> **Try it**
Only the lines from the start of the data through the line containing "Water | 208052 |" should be written out, exactly as they are, with both ends included and the pictures left out.

> **Task data**
########

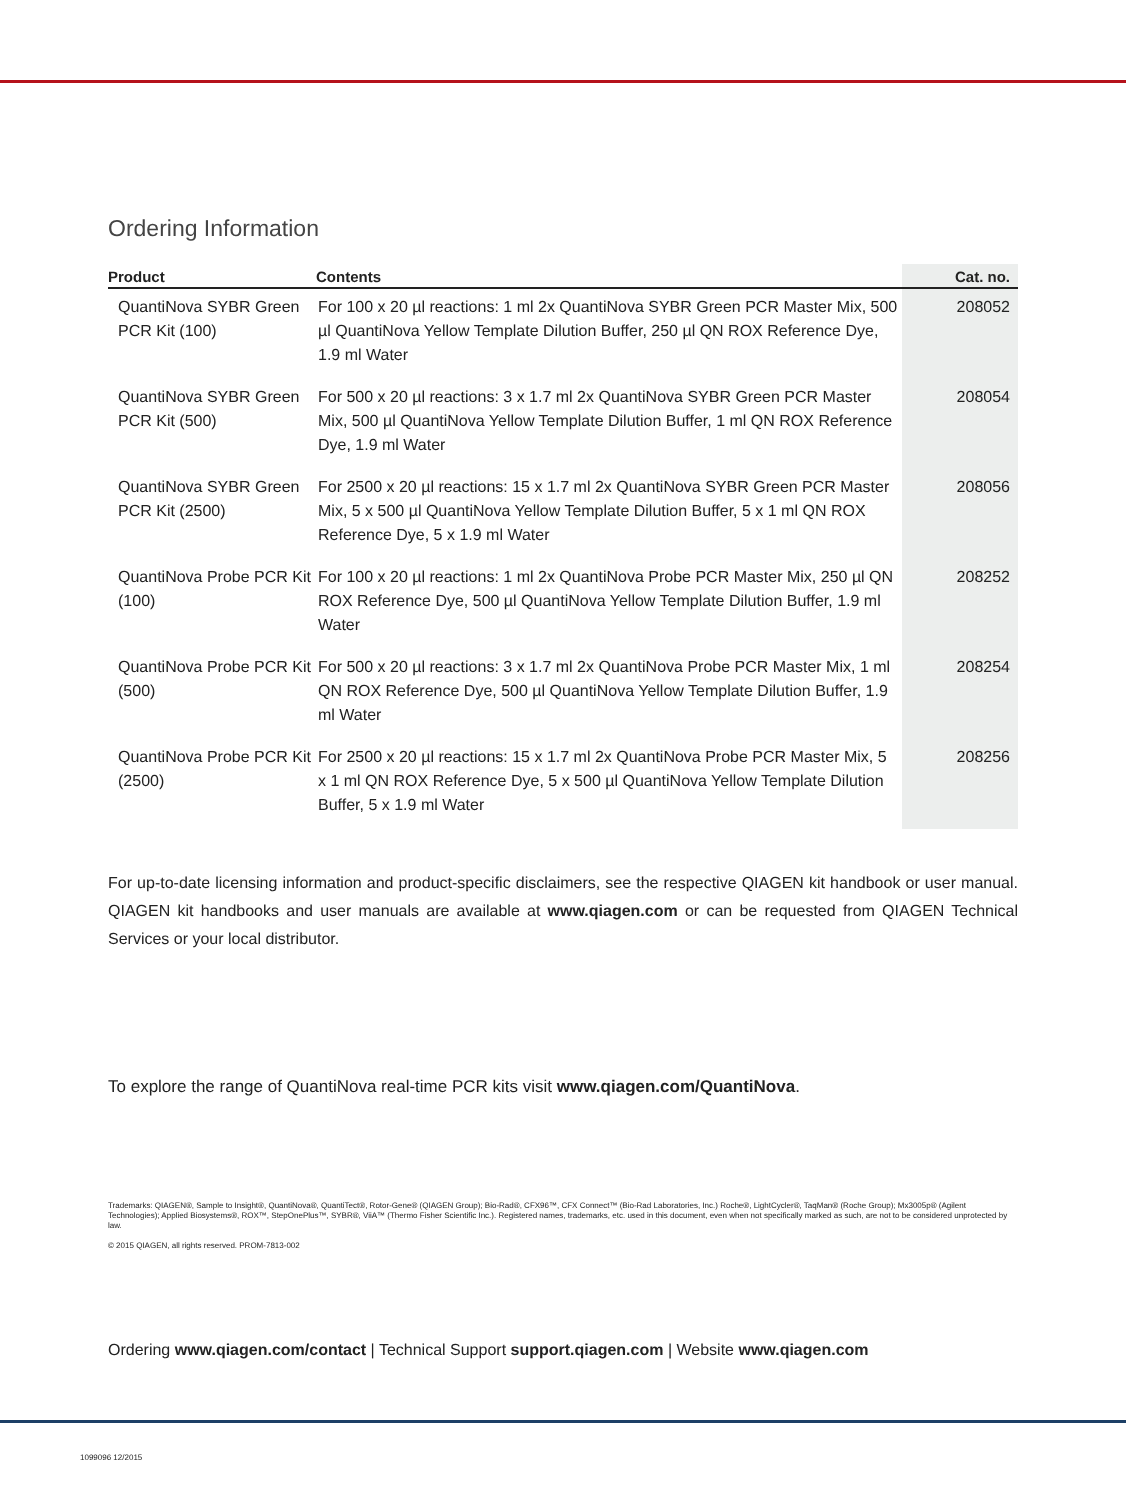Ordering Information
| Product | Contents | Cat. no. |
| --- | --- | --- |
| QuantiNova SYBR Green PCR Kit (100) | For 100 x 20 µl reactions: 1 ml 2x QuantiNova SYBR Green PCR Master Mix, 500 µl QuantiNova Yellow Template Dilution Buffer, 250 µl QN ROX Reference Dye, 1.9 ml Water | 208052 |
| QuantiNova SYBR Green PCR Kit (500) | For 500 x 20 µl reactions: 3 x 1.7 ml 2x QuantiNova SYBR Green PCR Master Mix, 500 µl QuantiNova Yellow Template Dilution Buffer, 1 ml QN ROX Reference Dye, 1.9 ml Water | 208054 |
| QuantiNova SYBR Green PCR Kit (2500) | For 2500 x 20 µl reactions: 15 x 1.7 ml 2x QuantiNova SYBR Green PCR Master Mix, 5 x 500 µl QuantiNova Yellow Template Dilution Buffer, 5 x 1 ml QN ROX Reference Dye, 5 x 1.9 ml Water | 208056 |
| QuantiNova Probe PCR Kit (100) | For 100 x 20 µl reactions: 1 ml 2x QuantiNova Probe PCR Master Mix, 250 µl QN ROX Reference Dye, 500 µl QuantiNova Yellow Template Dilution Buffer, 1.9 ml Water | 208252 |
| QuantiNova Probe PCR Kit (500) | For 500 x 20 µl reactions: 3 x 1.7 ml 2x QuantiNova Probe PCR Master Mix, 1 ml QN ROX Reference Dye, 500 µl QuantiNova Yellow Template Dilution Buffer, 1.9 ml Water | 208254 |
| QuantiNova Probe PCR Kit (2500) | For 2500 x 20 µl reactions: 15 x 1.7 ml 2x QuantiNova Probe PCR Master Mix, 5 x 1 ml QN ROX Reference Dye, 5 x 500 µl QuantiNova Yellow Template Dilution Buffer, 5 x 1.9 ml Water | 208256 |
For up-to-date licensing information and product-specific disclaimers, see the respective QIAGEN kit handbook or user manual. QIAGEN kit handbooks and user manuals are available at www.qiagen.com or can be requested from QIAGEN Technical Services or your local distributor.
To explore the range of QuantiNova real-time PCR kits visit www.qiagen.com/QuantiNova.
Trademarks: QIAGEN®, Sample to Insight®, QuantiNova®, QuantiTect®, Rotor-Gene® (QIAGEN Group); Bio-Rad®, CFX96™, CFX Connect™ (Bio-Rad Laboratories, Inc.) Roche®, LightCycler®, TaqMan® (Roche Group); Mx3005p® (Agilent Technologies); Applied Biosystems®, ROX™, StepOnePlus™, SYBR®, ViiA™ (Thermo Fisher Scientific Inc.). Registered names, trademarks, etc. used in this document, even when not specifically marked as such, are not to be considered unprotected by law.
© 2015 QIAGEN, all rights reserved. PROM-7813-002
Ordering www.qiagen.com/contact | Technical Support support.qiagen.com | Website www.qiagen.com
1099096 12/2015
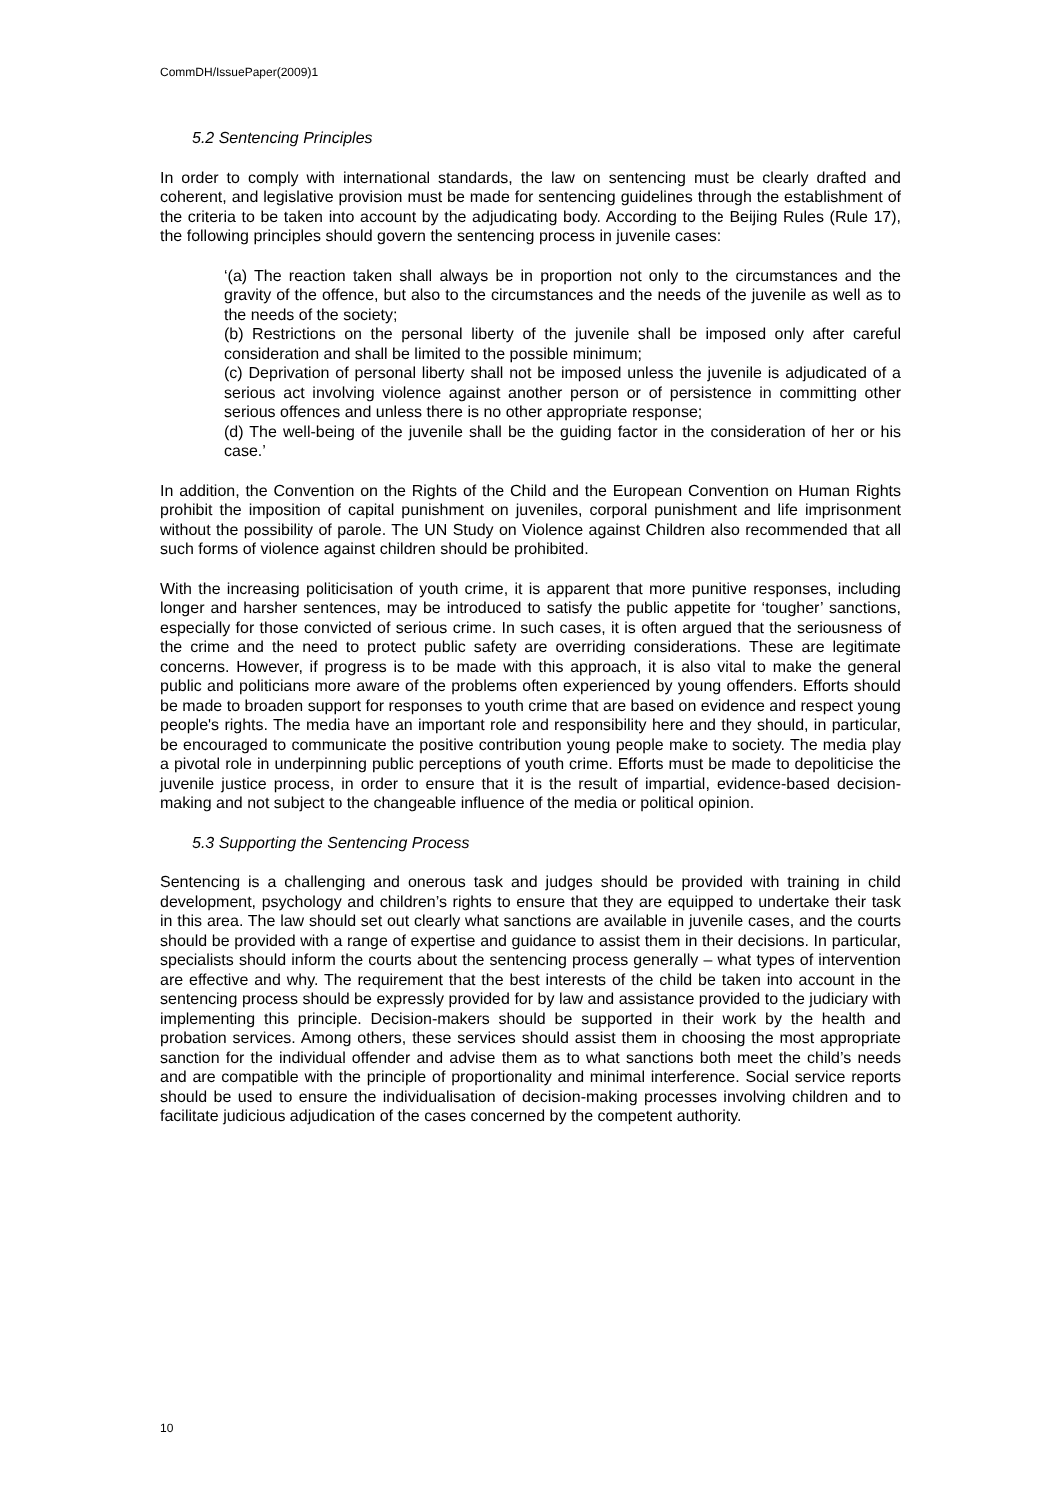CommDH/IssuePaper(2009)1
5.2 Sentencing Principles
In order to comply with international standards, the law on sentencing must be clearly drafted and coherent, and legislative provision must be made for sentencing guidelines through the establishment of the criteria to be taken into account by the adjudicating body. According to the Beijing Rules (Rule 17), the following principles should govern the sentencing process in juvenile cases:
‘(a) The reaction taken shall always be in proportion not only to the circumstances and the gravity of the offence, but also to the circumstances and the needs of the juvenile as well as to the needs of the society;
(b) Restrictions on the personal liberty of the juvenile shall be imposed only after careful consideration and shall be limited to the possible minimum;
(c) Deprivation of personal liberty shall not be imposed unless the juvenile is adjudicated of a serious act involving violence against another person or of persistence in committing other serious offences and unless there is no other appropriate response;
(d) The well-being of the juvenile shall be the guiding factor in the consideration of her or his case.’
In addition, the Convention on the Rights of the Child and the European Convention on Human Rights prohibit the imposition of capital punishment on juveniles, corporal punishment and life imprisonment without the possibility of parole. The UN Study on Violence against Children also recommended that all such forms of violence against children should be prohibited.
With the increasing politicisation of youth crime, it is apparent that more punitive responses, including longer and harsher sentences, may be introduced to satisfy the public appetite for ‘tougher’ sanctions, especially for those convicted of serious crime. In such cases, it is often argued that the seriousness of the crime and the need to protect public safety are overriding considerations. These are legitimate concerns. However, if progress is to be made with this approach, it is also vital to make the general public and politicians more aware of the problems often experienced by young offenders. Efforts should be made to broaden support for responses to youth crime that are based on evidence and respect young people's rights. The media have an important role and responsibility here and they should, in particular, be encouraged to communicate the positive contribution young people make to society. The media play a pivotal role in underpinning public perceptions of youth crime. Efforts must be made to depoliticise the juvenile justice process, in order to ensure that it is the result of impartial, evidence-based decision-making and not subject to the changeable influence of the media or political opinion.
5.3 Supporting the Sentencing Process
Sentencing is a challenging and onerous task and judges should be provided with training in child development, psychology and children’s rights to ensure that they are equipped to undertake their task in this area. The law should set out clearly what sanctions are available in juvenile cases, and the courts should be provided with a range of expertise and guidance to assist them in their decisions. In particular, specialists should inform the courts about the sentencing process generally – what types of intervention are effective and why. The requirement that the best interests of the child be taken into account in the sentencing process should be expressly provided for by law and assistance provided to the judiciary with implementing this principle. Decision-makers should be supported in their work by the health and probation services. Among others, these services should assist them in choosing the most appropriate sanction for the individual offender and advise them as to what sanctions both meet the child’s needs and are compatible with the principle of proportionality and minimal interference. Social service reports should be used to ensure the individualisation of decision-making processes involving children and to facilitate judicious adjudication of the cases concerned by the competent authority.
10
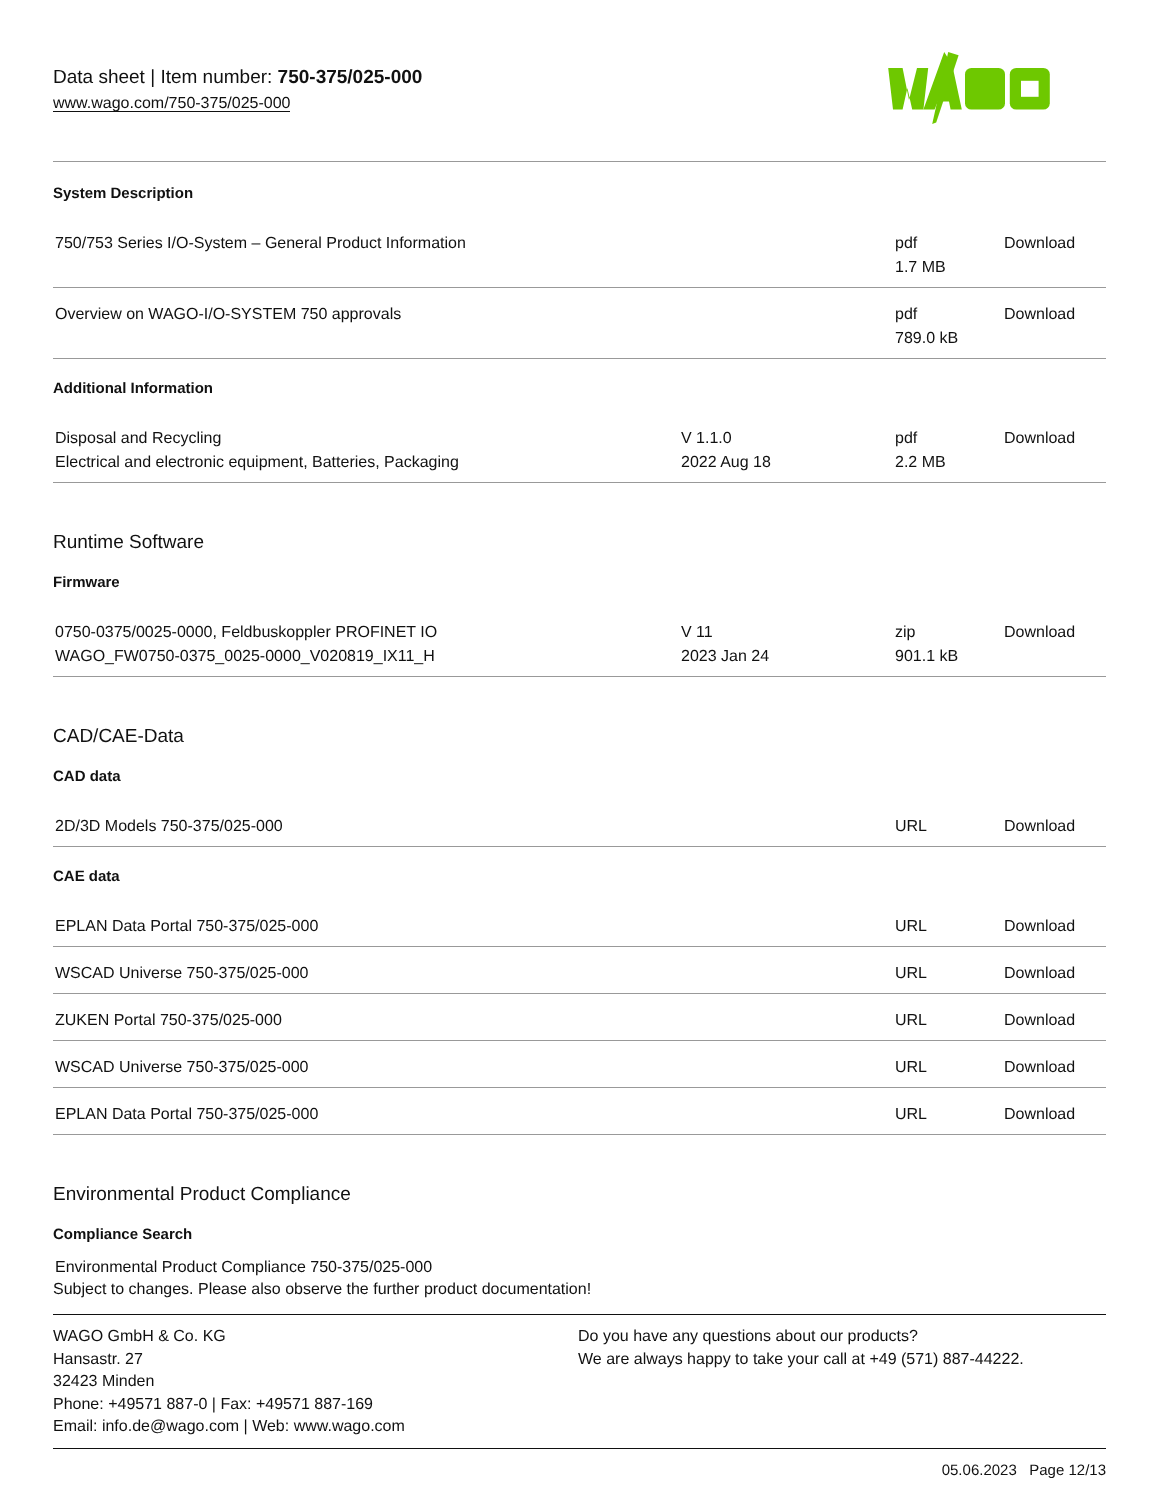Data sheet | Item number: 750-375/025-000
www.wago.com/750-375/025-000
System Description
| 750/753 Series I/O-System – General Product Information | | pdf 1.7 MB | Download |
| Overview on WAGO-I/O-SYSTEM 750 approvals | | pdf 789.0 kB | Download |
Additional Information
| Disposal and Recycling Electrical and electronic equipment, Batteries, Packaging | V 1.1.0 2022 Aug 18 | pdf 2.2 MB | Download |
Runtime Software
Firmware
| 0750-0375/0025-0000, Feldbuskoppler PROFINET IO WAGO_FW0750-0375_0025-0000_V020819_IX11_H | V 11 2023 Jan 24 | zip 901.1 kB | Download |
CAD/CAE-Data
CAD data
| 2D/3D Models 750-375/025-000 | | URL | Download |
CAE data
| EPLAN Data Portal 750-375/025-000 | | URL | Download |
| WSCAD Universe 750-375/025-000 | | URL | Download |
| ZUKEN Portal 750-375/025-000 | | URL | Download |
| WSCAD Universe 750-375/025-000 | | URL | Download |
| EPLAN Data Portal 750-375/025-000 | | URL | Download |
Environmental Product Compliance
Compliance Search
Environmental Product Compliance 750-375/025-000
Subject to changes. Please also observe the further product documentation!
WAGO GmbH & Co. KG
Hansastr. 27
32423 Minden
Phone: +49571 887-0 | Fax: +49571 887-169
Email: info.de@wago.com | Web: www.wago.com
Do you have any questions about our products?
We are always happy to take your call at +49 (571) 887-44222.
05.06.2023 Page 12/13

########

> **Response to the exercise**
Ordering Information
| Product | Contents | Cat. no. |
| --- | --- | --- |
| QuantiNova SYBR Green PCR Kit (100) | For 100 x 20 µl reactions: 1 ml 2x QuantiNova SYBR Green PCR Master Mix, 500 µl QuantiNova Yellow Template Dilution Buffer, 250 µl QN ROX Reference Dye, 1.9 ml Water | 208052 |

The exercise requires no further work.